■ **EXERCISE REQUIREMENTS**
Present the lines below as a numbered list, skipping any blank ones. Omit the picture markers from your list.

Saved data

_ _ _ _ _

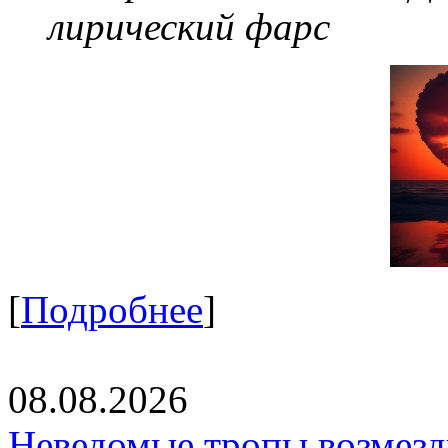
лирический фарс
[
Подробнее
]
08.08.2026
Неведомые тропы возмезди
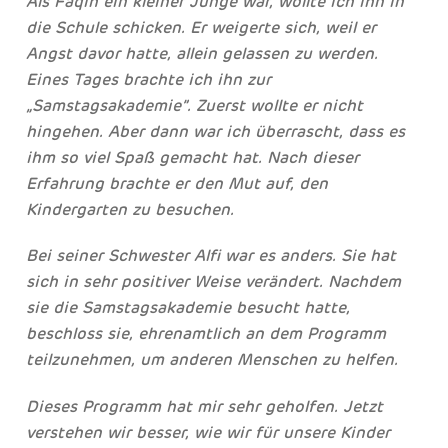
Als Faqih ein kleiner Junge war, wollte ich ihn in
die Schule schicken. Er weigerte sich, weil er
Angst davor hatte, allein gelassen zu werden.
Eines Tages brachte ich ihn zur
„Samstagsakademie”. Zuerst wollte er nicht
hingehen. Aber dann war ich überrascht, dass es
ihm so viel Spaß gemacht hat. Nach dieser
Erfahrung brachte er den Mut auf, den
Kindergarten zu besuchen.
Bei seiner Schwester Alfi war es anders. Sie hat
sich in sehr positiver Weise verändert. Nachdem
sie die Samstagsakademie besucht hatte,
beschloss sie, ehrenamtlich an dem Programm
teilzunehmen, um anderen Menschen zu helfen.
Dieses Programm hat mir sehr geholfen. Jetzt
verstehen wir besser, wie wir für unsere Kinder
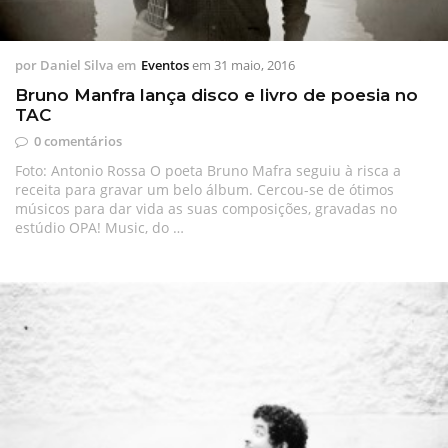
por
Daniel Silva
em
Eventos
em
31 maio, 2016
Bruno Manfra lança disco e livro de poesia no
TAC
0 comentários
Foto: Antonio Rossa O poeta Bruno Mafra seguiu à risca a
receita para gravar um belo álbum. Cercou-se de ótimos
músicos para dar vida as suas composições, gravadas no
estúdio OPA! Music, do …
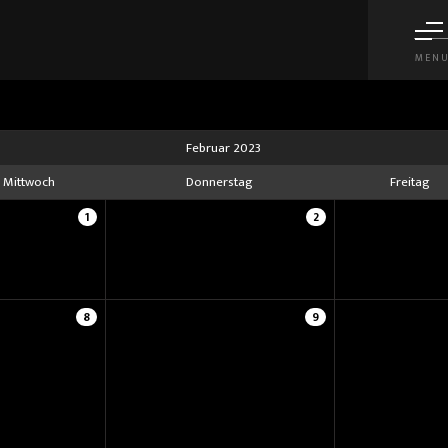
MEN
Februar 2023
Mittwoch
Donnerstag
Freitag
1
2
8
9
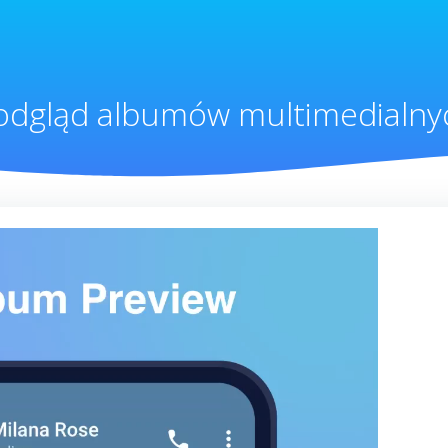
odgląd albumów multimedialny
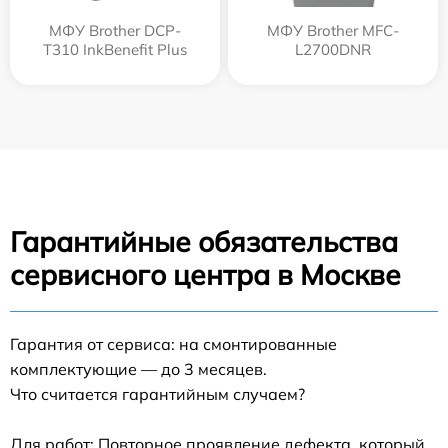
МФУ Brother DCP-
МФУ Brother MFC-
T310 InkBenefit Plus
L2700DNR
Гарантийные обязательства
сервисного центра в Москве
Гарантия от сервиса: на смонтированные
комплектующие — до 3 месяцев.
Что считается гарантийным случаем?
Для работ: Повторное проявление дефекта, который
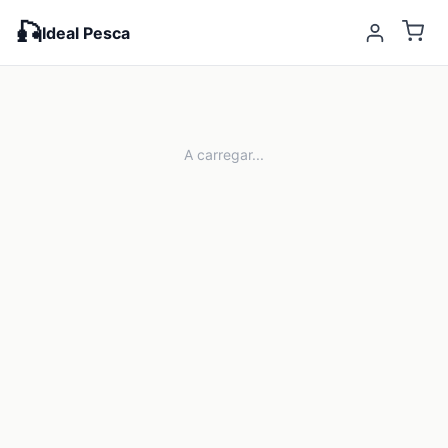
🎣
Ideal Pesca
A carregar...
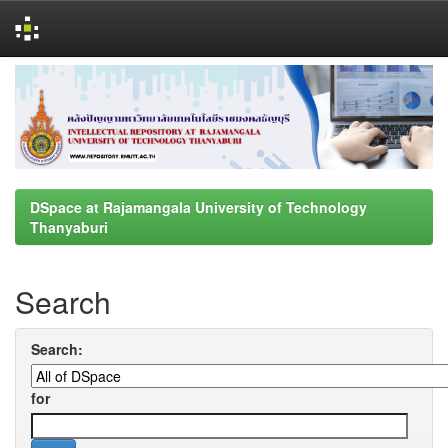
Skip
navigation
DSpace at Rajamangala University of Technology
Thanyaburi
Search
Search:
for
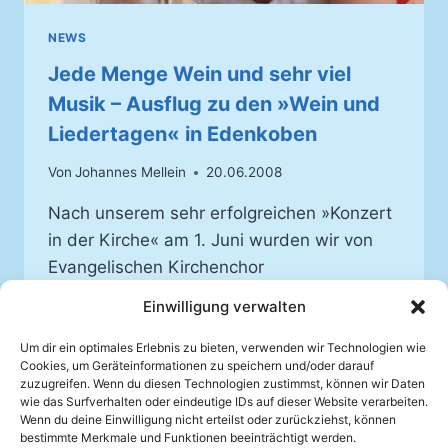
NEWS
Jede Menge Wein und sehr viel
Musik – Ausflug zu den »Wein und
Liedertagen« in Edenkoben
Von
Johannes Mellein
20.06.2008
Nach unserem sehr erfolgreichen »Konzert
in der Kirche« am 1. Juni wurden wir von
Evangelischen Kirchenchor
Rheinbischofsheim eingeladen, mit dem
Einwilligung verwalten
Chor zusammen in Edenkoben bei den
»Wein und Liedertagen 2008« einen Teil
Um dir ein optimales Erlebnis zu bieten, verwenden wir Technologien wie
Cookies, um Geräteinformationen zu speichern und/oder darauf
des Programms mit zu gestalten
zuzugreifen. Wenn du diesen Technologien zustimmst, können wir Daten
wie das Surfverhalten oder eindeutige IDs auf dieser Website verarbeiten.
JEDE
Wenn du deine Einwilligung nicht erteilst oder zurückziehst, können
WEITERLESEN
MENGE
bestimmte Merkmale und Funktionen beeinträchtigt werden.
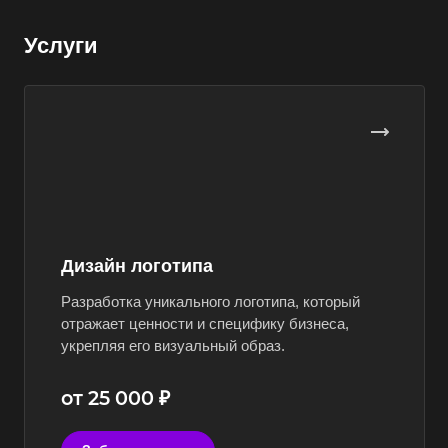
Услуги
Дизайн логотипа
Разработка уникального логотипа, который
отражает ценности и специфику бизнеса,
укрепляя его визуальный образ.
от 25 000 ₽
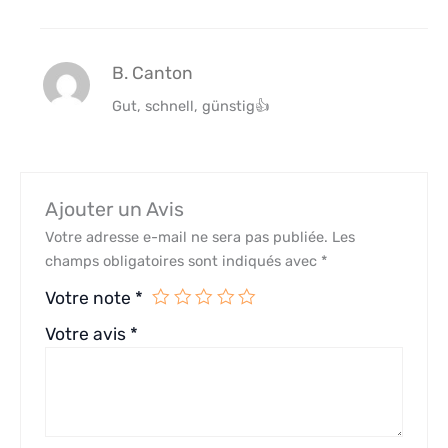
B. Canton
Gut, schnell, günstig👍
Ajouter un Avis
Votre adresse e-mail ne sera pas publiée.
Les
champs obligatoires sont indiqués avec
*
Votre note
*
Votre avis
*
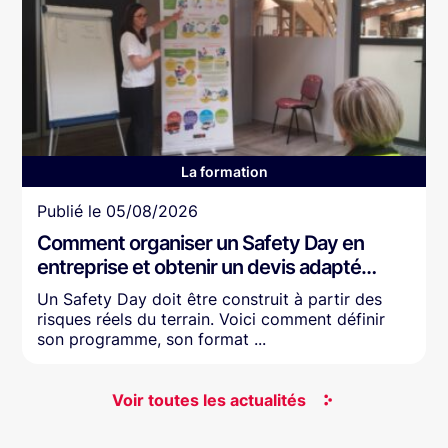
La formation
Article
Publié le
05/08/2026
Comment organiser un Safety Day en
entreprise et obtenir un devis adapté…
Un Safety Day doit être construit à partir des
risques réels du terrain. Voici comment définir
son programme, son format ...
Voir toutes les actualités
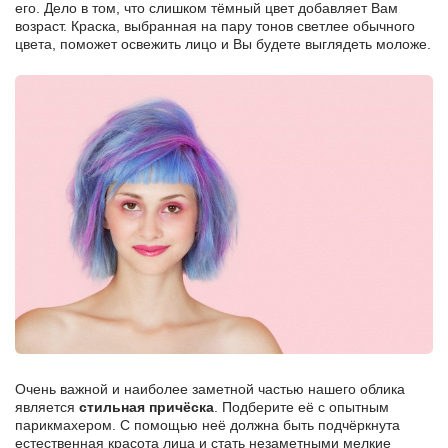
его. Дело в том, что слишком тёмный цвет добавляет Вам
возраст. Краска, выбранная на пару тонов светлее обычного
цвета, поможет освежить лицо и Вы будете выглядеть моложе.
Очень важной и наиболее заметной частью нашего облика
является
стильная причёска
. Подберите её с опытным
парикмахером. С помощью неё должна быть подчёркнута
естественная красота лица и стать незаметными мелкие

_ _ _ _ _

■ **EXERCISE OUTPUT**
1. лирический фарс
2. [
3. Подробнее
4. ]
5. 08.08.2026
6. Неведомые тропы возмезди
7. Als Faqih ein kleiner Junge war, wollte ich ihn in
8. die Schule schicken. Er weigerte sich, weil er
9. Angst davor hatte, allein gelassen zu werden.
10. Eines Tages brachte ich ihn zur
11. „Samstagsakademie”. Zuerst wollte er nicht
12. hingehen. Aber dann war ich überrascht, dass es
13. ihm so viel Spaß gemacht hat. Nach dieser
14. Erfahrung brachte er den Mut auf, den
15. Kindergarten zu besuchen.
16. Bei seiner Schwester Alfi war es anders. Sie hat
17. sich in sehr positiver Weise verändert. Nachdem
18. sie die Samstagsakademie besucht hatte,
19. beschloss sie, ehrenamtlich an dem Programm
20. teilzunehmen, um anderen Menschen zu helfen.
21. Dieses Programm hat mir sehr geholfen. Jetzt
22. verstehen wir besser, wie wir für unsere Kinder
23. por
24. Daniel Silva
25. em
26. Eventos
27. em
28. 31 maio, 2016
29. Bruno Manfra lança disco e livro de poesia no
30. TAC
31. 0 comentários
32. Foto: Antonio Rossa O poeta Bruno Mafra seguiu à risca a
33. receita para gravar um belo álbum. Cercou-se de ótimos
34. músicos para dar vida as suas composições, gravadas no
35. estúdio OPA! Music, do …
36. MEN
37. Februar 2023
38. Mittwoch
39. Donnerstag
40. Freitag
41. 1
42. 2
43. 8
44. 9
45. odgląd albumów multimedialny
46. МФУ Brother DCP-
47. МФУ Brother MFC-
48. T310 InkBenefit Plus
49. L2700DNR
50. Гарантийные обязательства
51. сервисного центра в Москве
52. Гарантия от сервиса: на смонтированные
53. комплектующие — до 3 месяцев.
54. Что считается гарантийным случаем?
55. Для работ: Повторное проявление дефекта, который
56. 🎣
57. Ideal Pesca
58. A carregar...
59. Skip
60. navigation
61. DSpace at Rajamangala University of Technology
62. Thanyaburi
63. Search
64. Search:
65. for
66. NEWS
67. Jede Menge Wein und sehr viel
68. Musik – Ausflug zu den »Wein und
69. Liedertagen« in Edenkoben
70. Von
71. Johannes Mellein
72. 20.06.2008
73. Nach unserem sehr erfolgreichen »Konzert
74. in der Kirche« am 1. Juni wurden wir von
75. Evangelischen Kirchenchor
76. Rheinbischofsheim eingeladen, mit dem
77. Einwilligung verwalten
78. Chor zusammen in Edenkoben bei den
79. »Wein und Liedertagen 2008« einen Teil
80. Um dir ein optimales Erlebnis zu bieten, verwenden wir Technologien wie
81. Cookies, um Geräteinformationen zu speichern und/oder darauf
82. des Programms mit zu gestalten
83. zuzugreifen. Wenn du diesen Technologien zustimmst, können wir Daten
84. wie das Surfverhalten oder eindeutige IDs auf dieser Website verarbeiten.
85. JEDE
86. Wenn du deine Einwilligung nicht erteilst oder zurückziehst, können
87. WEITERLESEN
88. MENGE
89. bestimmte Merkmale und Funktionen beeinträchtigt werden.
90. Услуги
91. Дизайн логотипа
92. Разработка уникального логотипа, который
93. отражает ценности и специфику бизнеса,
94. укрепляя его визуальный образ.
95. от 25 000 ₽
96. B. Canton
97. Gut, schnell, günstig👍
98. Ajouter un Avis
99. Votre adresse e-mail ne sera pas publiée.
100. Les
101. champs obligatoires sont indiqués avec
102. *
103. Votre note
104. *
105. Votre avis
106. *
107. La formation
108. Article
109. Publié le
110. 05/08/2026
111. Comment organiser un Safety Day en
112. entreprise et obtenir un devis adapté…
113. Un Safety Day doit être construit à partir des
114. risques réels du terrain. Voici comment définir
115. son programme, son format ...
116. Voir toutes les actualités
117. его. Дело в том, что слишком тёмный цвет добавляет Вам
118. возраст. Краска, выбранная на пару тонов светлее обычного
119. цвета, поможет освежить лицо и Вы будете выглядеть моложе.
120. Очень важной и наиболее заметной частью нашего облика
121. является
122. стильная причёска
123. . Подберите её с опытным
124. парикмахером. С помощью неё должна быть подчёркнута
125. естественная красота лица и стать незаметными мелкие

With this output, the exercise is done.